Making a film in Japan is really extraordinary. The biggest advantage is that though people hesitate a lot before they commit, once they do, it becomes a matter life and death for them. For me this team mentality is really great.
Even if they’re not 100 percent sold on something, they’ll do it. The fact that there are no unions here removes a major cause of stress. These days, directors don’t abuse their crew on set.
When everyone is too tired, they stop.
So I don’t see the point of having unions in the film industry. In Quebec, for example, it’s the employees who abuse their working conditions‒‒counting every minute taken from meal breaks as overtime‒‒just to make more money. It’s really disappointing for a director when an actor can’t do a scene in one take, and you have to give him or her extra time to get it right. That’s what is killing cinema!

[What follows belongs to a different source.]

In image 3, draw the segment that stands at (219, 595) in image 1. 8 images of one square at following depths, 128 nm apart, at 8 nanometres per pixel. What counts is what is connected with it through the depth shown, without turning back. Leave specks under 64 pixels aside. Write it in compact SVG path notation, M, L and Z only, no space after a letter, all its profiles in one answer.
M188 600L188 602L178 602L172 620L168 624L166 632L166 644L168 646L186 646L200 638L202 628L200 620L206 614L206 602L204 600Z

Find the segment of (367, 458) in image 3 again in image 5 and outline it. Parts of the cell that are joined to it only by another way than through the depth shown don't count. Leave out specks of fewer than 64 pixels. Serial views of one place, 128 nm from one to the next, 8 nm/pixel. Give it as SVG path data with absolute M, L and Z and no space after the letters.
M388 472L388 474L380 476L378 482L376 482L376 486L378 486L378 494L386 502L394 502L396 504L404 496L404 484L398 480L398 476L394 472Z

Here, in contrast, people complain that my working days are too short! But I want to give the job 100 percent; if I can only give 98 percent, I call it a day.

PROFILE

Born in Quebec in 1949, Claude Gagnon had made many world-famous movies, including Keiko, Kenny, and the newly released Karakara. He first came to Japan in the seventies and has been a regular visitor ever since. He is currently in Okinawa where he is already planning his next international movie projects.